**Your instructions:** Copy all the entries below, swapping "common name" for "everyday name" everywhere it appears and leaving everything else the same.

**The records:**
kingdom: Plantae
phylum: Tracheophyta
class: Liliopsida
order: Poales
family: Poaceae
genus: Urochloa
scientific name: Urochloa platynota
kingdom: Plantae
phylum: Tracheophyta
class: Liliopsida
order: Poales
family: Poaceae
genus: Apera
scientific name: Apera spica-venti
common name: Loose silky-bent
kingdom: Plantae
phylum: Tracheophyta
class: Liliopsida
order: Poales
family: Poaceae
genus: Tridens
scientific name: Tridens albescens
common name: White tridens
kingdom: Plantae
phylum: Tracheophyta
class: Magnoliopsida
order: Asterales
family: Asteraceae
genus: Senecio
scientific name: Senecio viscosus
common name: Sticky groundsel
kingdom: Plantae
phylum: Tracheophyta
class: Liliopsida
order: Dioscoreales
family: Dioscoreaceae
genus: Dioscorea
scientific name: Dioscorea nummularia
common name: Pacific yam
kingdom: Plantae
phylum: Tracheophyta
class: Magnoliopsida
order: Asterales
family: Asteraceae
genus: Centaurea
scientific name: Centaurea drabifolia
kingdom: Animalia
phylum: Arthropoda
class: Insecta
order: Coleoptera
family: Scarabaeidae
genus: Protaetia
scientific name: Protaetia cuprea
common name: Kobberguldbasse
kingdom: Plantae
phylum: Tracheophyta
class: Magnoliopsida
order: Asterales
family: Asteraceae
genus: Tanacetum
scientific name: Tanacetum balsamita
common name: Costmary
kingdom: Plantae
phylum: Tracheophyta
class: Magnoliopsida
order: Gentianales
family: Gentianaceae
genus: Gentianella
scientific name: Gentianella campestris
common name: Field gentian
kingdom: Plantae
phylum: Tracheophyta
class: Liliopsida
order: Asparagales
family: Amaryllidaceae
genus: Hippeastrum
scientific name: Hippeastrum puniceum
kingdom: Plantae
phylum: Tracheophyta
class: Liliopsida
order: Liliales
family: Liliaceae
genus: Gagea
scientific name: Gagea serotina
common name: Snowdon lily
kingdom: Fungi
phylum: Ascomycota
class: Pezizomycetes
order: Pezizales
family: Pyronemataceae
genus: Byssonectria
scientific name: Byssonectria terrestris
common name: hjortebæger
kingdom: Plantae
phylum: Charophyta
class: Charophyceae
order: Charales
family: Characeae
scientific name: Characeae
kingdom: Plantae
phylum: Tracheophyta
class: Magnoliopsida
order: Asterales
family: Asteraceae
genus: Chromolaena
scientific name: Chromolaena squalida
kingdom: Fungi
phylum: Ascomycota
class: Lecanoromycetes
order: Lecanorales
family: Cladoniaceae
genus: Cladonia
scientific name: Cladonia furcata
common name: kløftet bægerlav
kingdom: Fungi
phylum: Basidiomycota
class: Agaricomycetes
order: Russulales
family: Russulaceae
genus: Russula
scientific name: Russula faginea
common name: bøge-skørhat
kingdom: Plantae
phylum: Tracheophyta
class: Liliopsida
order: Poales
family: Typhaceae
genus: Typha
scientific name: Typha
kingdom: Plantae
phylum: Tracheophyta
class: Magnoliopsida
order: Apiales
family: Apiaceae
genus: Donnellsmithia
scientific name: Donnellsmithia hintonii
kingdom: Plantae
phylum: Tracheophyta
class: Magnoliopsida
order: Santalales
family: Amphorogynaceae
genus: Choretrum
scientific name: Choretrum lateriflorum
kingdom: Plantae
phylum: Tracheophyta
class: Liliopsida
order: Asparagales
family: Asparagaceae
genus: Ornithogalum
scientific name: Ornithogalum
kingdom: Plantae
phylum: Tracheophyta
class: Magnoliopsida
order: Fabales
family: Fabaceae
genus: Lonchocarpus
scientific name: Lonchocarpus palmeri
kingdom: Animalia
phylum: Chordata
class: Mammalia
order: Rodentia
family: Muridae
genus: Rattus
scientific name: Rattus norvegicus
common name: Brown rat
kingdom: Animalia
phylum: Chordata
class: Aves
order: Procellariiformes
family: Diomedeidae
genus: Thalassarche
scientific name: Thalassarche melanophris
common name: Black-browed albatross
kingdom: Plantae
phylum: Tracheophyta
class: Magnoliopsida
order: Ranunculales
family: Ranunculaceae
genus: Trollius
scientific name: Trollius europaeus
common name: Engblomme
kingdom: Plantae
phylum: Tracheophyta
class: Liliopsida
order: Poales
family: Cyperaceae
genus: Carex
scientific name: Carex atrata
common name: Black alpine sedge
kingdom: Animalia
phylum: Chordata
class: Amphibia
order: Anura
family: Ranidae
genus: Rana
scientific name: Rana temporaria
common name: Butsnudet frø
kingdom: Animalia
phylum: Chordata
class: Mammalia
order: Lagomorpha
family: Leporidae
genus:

**In response:**
kingdom: Plantae
phylum: Tracheophyta
class: Liliopsida
order: Poales
family: Poaceae
genus: Urochloa
scientific name: Urochloa platynota
kingdom: Plantae
phylum: Tracheophyta
class: Liliopsida
order: Poales
family: Poaceae
genus: Apera
scientific name: Apera spica-venti
everyday name: Loose silky-bent
kingdom: Plantae
phylum: Tracheophyta
class: Liliopsida
order: Poales
family: Poaceae
genus: Tridens
scientific name: Tridens albescens
everyday name: White tridens
kingdom: Plantae
phylum: Tracheophyta
class: Magnoliopsida
order: Asterales
family: Asteraceae
genus: Senecio
scientific name: Senecio viscosus
everyday name: Sticky groundsel
kingdom: Plantae
phylum: Tracheophyta
class: Liliopsida
order: Dioscoreales
family: Dioscoreaceae
genus: Dioscorea
scientific name: Dioscorea nummularia
everyday name: Pacific yam
kingdom: Plantae
phylum: Tracheophyta
class: Magnoliopsida
order: Asterales
family: Asteraceae
genus: Centaurea
scientific name: Centaurea drabifolia
kingdom: Animalia
phylum: Arthropoda
class: Insecta
order: Coleoptera
family: Scarabaeidae
genus: Protaetia
scientific name: Protaetia cuprea
everyday name: Kobberguldbasse
kingdom: Plantae
phylum: Tracheophyta
class: Magnoliopsida
order: Asterales
family: Asteraceae
genus: Tanacetum
scientific name: Tanacetum balsamita
everyday name: Costmary
kingdom: Plantae
phylum: Tracheophyta
class: Magnoliopsida
order: Gentianales
family: Gentianaceae
genus: Gentianella
scientific name: Gentianella campestris
everyday name: Field gentian
kingdom: Plantae
phylum: Tracheophyta
class: Liliopsida
order: Asparagales
family: Amaryllidaceae
genus: Hippeastrum
scientific name: Hippeastrum puniceum
kingdom: Plantae
phylum: Tracheophyta
class: Liliopsida
order: Liliales
family: Liliaceae
genus: Gagea
scientific name: Gagea serotina
everyday name: Snowdon lily
kingdom: Fungi
phylum: Ascomycota
class: Pezizomycetes
order: Pezizales
family: Pyronemataceae
genus: Byssonectria
scientific name: Byssonectria terrestris
everyday name: hjortebæger
kingdom: Plantae
phylum: Charophyta
class: Charophyceae
order: Charales
family: Characeae
scientific name: Characeae
kingdom: Plantae
phylum: Tracheophyta
class: Magnoliopsida
order: Asterales
family: Asteraceae
genus: Chromolaena
scientific name: Chromolaena squalida
kingdom: Fungi
phylum: Ascomycota
class: Lecanoromycetes
order: Lecanorales
family: Cladoniaceae
genus: Cladonia
scientific name: Cladonia furcata
everyday name: kløftet bægerlav
kingdom: Fungi
phylum: Basidiomycota
class: Agaricomycetes
order: Russulales
family: Russulaceae
genus: Russula
scientific name: Russula faginea
everyday name: bøge-skørhat
kingdom: Plantae
phylum: Tracheophyta
class: Liliopsida
order: Poales
family: Typhaceae
genus: Typha
scientific name: Typha
kingdom: Plantae
phylum: Tracheophyta
class: Magnoliopsida
order: Apiales
family: Apiaceae
genus: Donnellsmithia
scientific name: Donnellsmithia hintonii
kingdom: Plantae
phylum: Tracheophyta
class: Magnoliopsida
order: Santalales
family: Amphorogynaceae
genus: Choretrum
scientific name: Choretrum lateriflorum
kingdom: Plantae
phylum: Tracheophyta
class: Liliopsida
order: Asparagales
family: Asparagaceae
genus: Ornithogalum
scientific name: Ornithogalum
kingdom: Plantae
phylum: Tracheophyta
class: Magnoliopsida
order: Fabales
family: Fabaceae
genus: Lonchocarpus
scientific name: Lonchocarpus palmeri
kingdom: Animalia
phylum: Chordata
class: Mammalia
order: Rodentia
family: Muridae
genus: Rattus
scientific name: Rattus norvegicus
everyday name: Brown rat
kingdom: Animalia
phylum: Chordata
class: Aves
order: Procellariiformes
family: Diomedeidae
genus: Thalassarche
scientific name: Thalassarche melanophris
everyday name: Black-browed albatross
kingdom: Plantae
phylum: Tracheophyta
class: Magnoliopsida
order: Ranunculales
family: Ranunculaceae
genus: Trollius
scientific name: Trollius europaeus
everyday name: Engblomme
kingdom: Plantae
phylum: Tracheophyta
class: Liliopsida
order: Poales
family: Cyperaceae
genus: Carex
scientific name: Carex atrata
everyday name: Black alpine sedge
kingdom: Animalia
phylum: Chordata
class: Amphibia
order: Anura
family: Ranidae
genus: Rana
scientific name: Rana temporaria
everyday name: Butsnudet frø
kingdom: Animalia
phylum: Chordata
class: Mammalia
order: Lagomorpha
family: Leporidae
genus:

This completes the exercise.